The UK will no longer be part of the EU – it will become what EU treaties refer to as a third country. This complicates compliance with GDPR, which governs how data in the EU needs to be handled.
Since many law firms rely on the cloud to run their business-critical applications, including document and email management systems which contain confidential client data, firms need to assess whether their cloud provider is ready for Brexit.
The below provides some key questions any law firm should ask their cloud provider.
Do you have datacentres in the EU?
First things first: if your cloud provider only has a datacentre in the UK, that’s a risky position to be in.
While there is every likelihood that the UK will adopt GDPR in its entirety, cloud providers will need datacentres that are actually located in the EU if the UK does not adopt GDPR.
The bottom line: look for vendors that have an adequate number of datacentres across geographies.
Can you offer geo-isolation?
If your cloud provider has datacentres in the EU, that’s a step in the right direction; however, there’s more to consider. More and more countries within the EU are requiring that customer data stays within that specific country.
This isn’t as easy or as straightforward to achieve as it might seem. A law firm that chooses Germany as its ‘home’ datacentre for their cloud document management system might reasonably assume that all their confidential files and data will stay within Germany at all times.
However, there are many services that are run against these files – such as preview, OCR (optical character recognition), encryption, and so on – which might be carried out somewhere other than Germany.
Geo-isolation is a way to ensure that all these services are performed in one location. As a result, a file that’s supposed to stay in Germany, stays in Germany rather than being sent to the US or the UK to be previewed, processed for OCR, or encrypted.
Customers should ensure their cloud provider is able to perform these services itself wherever possible, rather than subcontracting it out to other vendors.
For example, a cloud document management system might be missing OCR functionality of its own – so, without your knowing it, it passes a document on to a third-party entity on a completely different platform for OCR.
Every time the vendor has to send a file to a third party to perform a function – a third party who may not be ISO or SOC 2 certified or have the same security in place as the cloud vendor – it’s opening itself up to risk. A cloud provider, after all, is only as strong as its weakest link.
The bottom line: look for vendors that can offer a full range of services – including preview, OCR, encryption, and more – from one datacentre.
Can you protect against man-in-the-middle attacks?

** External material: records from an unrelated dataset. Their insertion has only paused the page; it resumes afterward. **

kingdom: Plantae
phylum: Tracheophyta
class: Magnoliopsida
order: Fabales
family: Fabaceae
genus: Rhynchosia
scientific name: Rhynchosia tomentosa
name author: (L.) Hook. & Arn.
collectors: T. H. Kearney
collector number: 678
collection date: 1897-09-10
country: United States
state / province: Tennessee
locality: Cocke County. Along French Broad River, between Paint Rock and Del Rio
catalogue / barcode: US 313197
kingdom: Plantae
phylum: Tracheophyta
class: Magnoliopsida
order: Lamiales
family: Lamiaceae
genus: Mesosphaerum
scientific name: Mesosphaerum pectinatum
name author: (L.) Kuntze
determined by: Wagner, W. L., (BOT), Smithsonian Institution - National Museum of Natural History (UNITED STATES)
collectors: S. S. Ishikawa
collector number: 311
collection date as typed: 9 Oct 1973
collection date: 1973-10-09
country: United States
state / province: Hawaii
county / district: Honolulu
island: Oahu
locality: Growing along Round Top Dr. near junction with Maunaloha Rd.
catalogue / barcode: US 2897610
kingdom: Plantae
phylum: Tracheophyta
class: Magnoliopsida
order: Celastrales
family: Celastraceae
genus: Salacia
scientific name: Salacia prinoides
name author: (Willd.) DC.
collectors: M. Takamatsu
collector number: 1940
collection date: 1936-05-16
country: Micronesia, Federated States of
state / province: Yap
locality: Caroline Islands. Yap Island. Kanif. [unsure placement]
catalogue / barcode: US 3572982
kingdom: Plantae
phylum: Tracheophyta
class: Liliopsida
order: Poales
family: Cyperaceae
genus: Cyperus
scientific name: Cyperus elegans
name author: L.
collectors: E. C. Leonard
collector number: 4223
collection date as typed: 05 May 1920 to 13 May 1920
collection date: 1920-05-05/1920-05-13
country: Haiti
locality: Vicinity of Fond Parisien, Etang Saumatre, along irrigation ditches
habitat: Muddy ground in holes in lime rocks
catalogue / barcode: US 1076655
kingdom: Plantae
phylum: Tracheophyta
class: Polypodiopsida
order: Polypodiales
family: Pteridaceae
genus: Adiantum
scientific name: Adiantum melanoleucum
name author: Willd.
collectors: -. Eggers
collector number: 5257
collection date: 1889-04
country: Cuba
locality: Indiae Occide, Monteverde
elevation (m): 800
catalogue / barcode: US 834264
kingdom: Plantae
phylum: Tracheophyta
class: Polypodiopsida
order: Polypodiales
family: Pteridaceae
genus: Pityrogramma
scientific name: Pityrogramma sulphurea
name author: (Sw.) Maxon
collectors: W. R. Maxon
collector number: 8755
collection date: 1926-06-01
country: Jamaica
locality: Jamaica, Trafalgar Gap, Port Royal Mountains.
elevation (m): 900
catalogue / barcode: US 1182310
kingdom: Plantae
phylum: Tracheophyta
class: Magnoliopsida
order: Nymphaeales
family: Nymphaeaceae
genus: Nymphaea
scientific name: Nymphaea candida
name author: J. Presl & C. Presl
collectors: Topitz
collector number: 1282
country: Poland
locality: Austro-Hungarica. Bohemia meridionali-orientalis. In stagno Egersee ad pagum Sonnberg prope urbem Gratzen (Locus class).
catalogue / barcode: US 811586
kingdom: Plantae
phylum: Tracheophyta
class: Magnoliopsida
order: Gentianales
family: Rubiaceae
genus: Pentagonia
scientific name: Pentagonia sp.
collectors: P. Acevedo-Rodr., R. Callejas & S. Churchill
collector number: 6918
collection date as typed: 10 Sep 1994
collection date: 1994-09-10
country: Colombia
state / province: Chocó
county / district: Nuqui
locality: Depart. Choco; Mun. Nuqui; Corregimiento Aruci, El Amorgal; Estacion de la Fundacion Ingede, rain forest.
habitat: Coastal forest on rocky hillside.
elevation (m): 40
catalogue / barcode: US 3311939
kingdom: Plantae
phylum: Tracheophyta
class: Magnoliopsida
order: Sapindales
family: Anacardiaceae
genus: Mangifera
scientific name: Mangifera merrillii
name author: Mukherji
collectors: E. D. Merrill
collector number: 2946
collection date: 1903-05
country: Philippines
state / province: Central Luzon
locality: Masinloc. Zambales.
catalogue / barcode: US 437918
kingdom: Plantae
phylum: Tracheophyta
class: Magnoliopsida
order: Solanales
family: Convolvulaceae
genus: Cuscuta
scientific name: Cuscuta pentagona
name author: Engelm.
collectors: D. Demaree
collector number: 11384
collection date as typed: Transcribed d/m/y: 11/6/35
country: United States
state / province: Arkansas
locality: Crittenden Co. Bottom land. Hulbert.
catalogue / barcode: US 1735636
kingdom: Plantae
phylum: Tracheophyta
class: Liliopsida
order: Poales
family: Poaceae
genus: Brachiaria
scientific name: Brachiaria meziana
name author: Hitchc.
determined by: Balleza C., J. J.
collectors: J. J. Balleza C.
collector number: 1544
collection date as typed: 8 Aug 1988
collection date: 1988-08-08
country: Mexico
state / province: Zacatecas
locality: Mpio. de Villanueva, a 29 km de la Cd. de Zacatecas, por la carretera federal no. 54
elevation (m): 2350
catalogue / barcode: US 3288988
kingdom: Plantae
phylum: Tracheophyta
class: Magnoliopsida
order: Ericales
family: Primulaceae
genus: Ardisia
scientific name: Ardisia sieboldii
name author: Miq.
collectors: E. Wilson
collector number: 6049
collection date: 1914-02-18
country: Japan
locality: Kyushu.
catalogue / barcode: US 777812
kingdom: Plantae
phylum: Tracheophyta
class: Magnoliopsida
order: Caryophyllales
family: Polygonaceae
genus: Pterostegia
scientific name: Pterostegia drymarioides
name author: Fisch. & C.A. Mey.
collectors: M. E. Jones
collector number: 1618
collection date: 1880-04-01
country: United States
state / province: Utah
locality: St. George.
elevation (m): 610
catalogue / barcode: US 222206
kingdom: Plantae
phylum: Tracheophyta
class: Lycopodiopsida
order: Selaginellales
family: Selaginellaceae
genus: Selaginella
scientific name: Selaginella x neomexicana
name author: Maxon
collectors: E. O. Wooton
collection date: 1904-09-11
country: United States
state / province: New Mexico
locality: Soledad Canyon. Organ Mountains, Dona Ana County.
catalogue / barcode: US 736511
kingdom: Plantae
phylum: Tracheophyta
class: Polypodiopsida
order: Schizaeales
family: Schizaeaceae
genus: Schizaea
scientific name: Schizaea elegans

Your cloud provider has a datacenter in the EU, and they offer geo-isolation. But can they protect against man-in-the-middle attacks?
Imagine a safe deposit box inside a bank, containing valuable documents. Imagine that the box needed repairs of some sort, and you called in a repairman. That repairman now has access to that sensitive material.
The same type of scenario can occur if OCR, or indexing, or another service being run on confidential documents suddenly stops working and needs to be fixed. Documents need to be decrypted for many of these services to run, making them vulnerable.
Someone who goes in to troubleshoot the service that stopped working could potentially access those vulnerable documents and make a copy of the data for themselves.
The bottom line: look for a vendor who ensures data is encrypted at all times – both at rest, and in transit. Also, look for a vendor who, by design, has made it impossible for anyone to get into the production area where documents are decrypted for services to be performed.
Brexit is no small matter, and how it all plays out remains to be seen. However, by asking the right questions of their cloud providers, law firms can better ensure the preparedness of both parties.